══ Kutipan yang Disediakan

OPINI | STC - “Aceh Nanggro Islam, Aceh Tanoh Aulia, Aceh Tanoh Syuhada, rame that ulama di Aceh, Aceh nyoe Tanoh Keuramat, Aceh Seram...
Jika kita mendengar celotehan mereka tentang Aceh, maka langsung terbayang di pikiran kita bahwa Aceh adalah sebuah negeri yang paling bersyariat di Nusantara, dan bahkan ada yang beranggapan bahwa Islam di Aceh lebih kuat jika dibanding dengan Arab Saudi yang oleh sebagian masyarakat Aceh diyakini sebagai Markas Besar (Mabes) Wahabi.
Pertanyaannya
sekarang, benarkah seperti itu? Benarkah Aceh “Tanoh Aulia”? Jika benar
demikian, lantas mengapa sampai sekarang perempuan di Aceh masih saja
doyan dengan pakaian tipis plus ketat dan memamerkan aurat?
Demikian
pula dengan sebagian apa Agam (laki-laki) di Aceh, kenapa mereka masih
hobi dengan celana pendek sambil memamerkan bulu pahanya yang keriting
itu? Pernahkah para aulia mengajarkan model berpakaian seperti itu?
Benarkah Aceh “Nanggro Islam”? Jika benar, kenapa
sampai sekarang masih banyak Mesjid yang kosong dan sepi dengan jama’ah?
Mesjid di Aceh selalu saja kalah saing dengan warkop, kenapa hal ini
bisa terjadi? Beginikah corak “Nanggro Islam” yang diagung-agungkan oleh
sebagian orang Aceh?
Benarkah
di Aceh ramai Ulama? Jika benar, lantas kenapa sampai sekarang acara
hiburan yang diisi oleh artis ibu kota masih ramai pengunjung? Laki-laki
dan perempuan bercampur-baur berdesak-desakan menonton aksi
para artis tersebut.

════
══ Data Latihan Ini

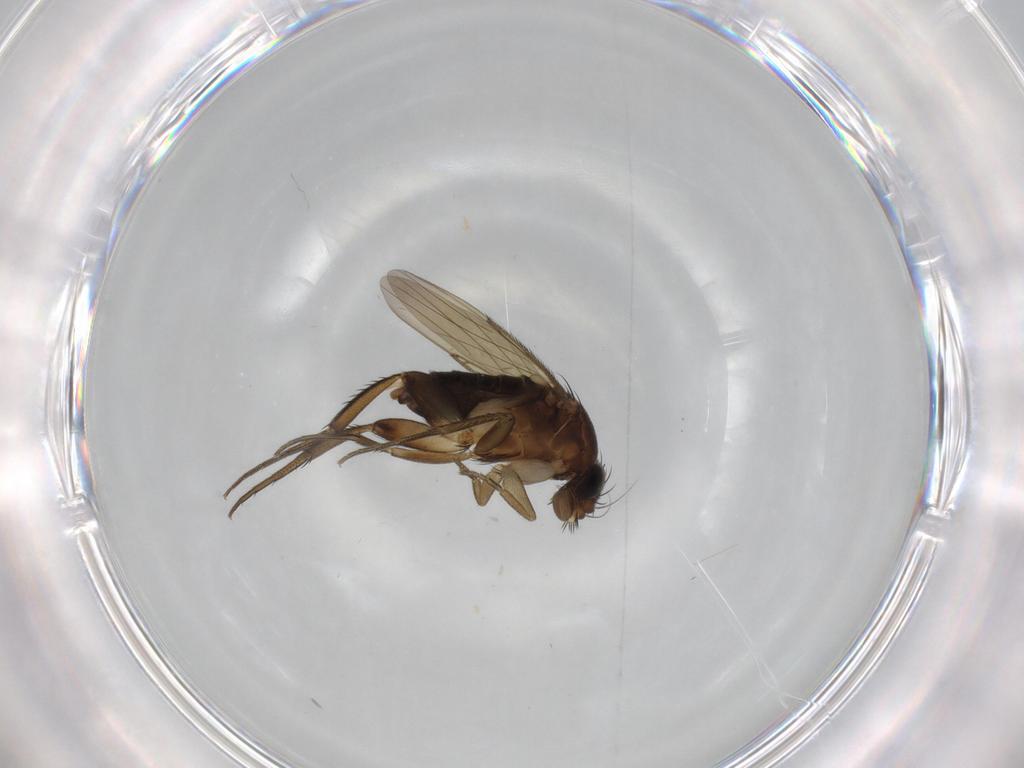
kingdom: Animalia
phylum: Arthropoda
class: Insecta
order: Diptera
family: Phoridae
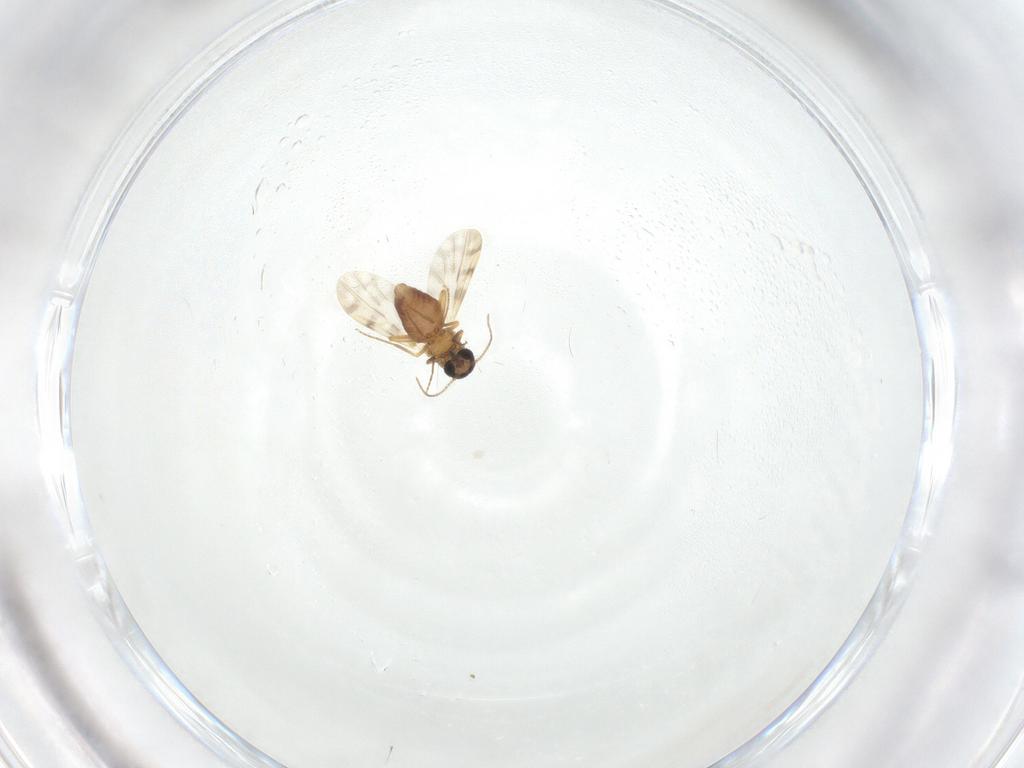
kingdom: Animalia
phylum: Arthropoda
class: Insecta
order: Diptera
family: Ceratopogonidae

════

**Petunjuk 1**
Tuliskan dengan persis bagian opini tentang Aceh di atas, seluruhnya dari "Pertanyaannya" hingga "dan memamerkan aurat?".
**Petunjuk 2**
Ambil semua baris dari seluruh catatan di atas tanpa mengubah apa pun, dan jangan sertakan gambarnya dalam jawaban.

**Penyelesaian Tugas 1**
Pertanyaannya
sekarang, benarkah seperti itu? Benarkah Aceh “Tanoh Aulia”? Jika benar
demikian, lantas mengapa sampai sekarang perempuan di Aceh masih saja
doyan dengan pakaian tipis plus ketat dan memamerkan aurat?

**Penyelesaian Tugas 2**
kingdom: Animalia
phylum: Arthropoda
class: Insecta
order: Diptera
family: Phoridae
kingdom: Animalia
phylum: Arthropoda
class: Insecta
order: Diptera
family: Ceratopogonidae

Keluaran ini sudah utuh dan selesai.